2.15.2008

Breaking point

This past week has been a nightmare on several levels. As a result I have reached Defcon 5 on my stress meter. My emotional stress is now manifesting itself physically into my shoulders and my neck and I can barely stand that and the stress at the same time. Without going into too much detail (thus saving you from wanting to throw yourself under a bus) here are the highlights of my week:
  • A 4-day work week from H.E.L.L. (Please don't tell me how lucky I am to have a four day work week. I work for an airline and am scheduled to work 10 hour days but I show up not knowing when I can leave. I have to stay at work until the last airplane lands or when the next shift shows up.... at 3 in the morning.)
  • I have a pretty major lab exam tomorrow in Anatomy & Physiology that I've been trying to study for every waking moment possible (when work, sleep or family doesn't get in the way, of course). I'm really anxious about this damn exam.
  • I took a test today that I didn't study for because I've been so busy studying for the aforementioned lab exam.
  • I test for my personal training certification at the end of next week. And because I am trying not to fail this A & P lab exam tomorrow I can't study for the certification! I have been reviewing this stuff for a couple of months now but there's still so much information to digest and I will be mortified, sickened, disgusted with myself and downright embarrassed if I fail to pass this... and I'll only have myself to blame.
  • And the topper: My baby girl has to see (another) specialist because she's got this health issue going on right now. I don't have much information to go on and it won't be until March 6th when she's seen (hopefully sooner, we asked to be called if they had a cancellation). I can't tear my mind away from worrying. And I can't stand not knowing.
This is the first time in over six months that I've truly missed Lexapro. I could use a couple of those little white pills right about now.

I'm sorry that my highlights turned into a full blown blog entry. This was supposed to be quick so I could go study!

10 comments:

Anonymous said...

How the hell are you doing all of this stuff at the same time? Between work, school and the kids...when do you stop and rest? I can only handle one project at a time or my head will explode...tenting the house took all of my focus for about two weeks.

Right now we're considering what colors to paint the house. It's a Spanish style house so it's traditionally painted white, and it's been painted and repainted white for about 75 years (this is my grandmother's old house), so it's weird for me to imagine it a different color.
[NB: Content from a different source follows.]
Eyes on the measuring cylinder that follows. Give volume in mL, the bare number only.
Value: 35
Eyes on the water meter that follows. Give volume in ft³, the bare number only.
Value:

But we'll have to paint on the inside as well, so we're looking at our options there too.

Hope you're little one is doing well and it's nothing too serious. Good luck on all your tests and exams...keep us posted on how it goes. :)

White Hot Magik said...

I have been feeling pretty busy this week without any time to rest, however it has been a cakewalk compared to that. I hope you can find some time to do some yoga, run, pray or go for a drive just to clear your mind. I know it is hard when you have studying to do, but trust me study breaks (life breaks) are important too. Besides I'd bet money you still will rock all of those tests, despite your worrying.

White Hot Magik said...

OH did I tell you my pirate joke, because a bad pirate joke can make everything better.
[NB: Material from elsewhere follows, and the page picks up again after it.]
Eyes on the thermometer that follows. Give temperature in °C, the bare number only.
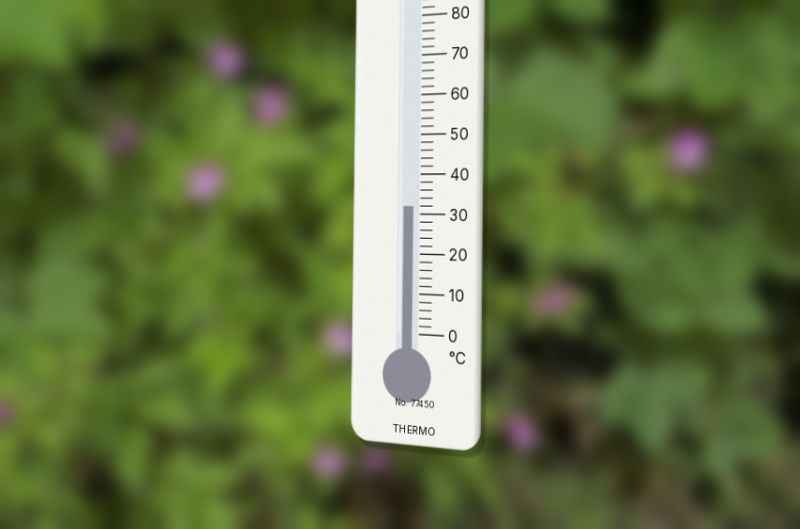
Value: 32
What do you get when you cross a zucchini and a pirate?




A squashbuckler! Argghh!

Patty O said...

Yeah, seriously, get back to work, gawd!!!

Haha, just kidding. I know that story, being stressed out over everything. It'll all be over soon though, I'm sure.

Anonymous said...

I think you need a vacation!

Anonymous said...

Elizabeth, I don't know how you do it. You have so much going on all the time, it seems. Classes, labs, exams, buggettes, and long work days. Amazing. I don't know what to offer other than empathy and words of support. If mental thoughts assist, than I will wish these next few days you get through all the school related stuff OK. Not sure why a wish is needed because your past record shows you will most likely get through it all with flying colors.
You'll do it all!

~Nooner~

Anonymous said...

Can you take a day off work? even with just two of those issues, it sounds like you need it. I hope things straighten out a bit for you. Sending hugs your way.

Anonymous said...

Oh, Elizabeth! Praying that things will ease up! They do seem to come in spurts, don't they? You have a stressful enough job...even without the other things.

The not knowing what to do is the worst! Praying you will recall as much as possible for that test, and that the concerns about your daughter will have open doors to the people and care for solutions to meet every need.

As humans, and parents, we can only do the best we can and leave the rest in the Lord's most capable hands.

At times like these..."Let go and let God"... and "Rest in Him" are small, but profound thoughts.

As to the valentines...I sure do understand. Wish I could have been there to add stencils, help pre-cut valentines, lace, and other art to make it a less overwhelming project.

So glad they enjoyed themselves at their parties!

Love and hugs,
Beth

Unknown said...

I do hope things went well on your test and that you are able to slow things down a bit. But in any case, just take it easy, please? She needs you to keep it together.

NH Yocal said...

Wow, that is a LOT going on. You really need to keep yourself in check and not get too crazed...stress is the worst thing and it can really take a hold of you. Think of things in baby steps and it will all fall into place!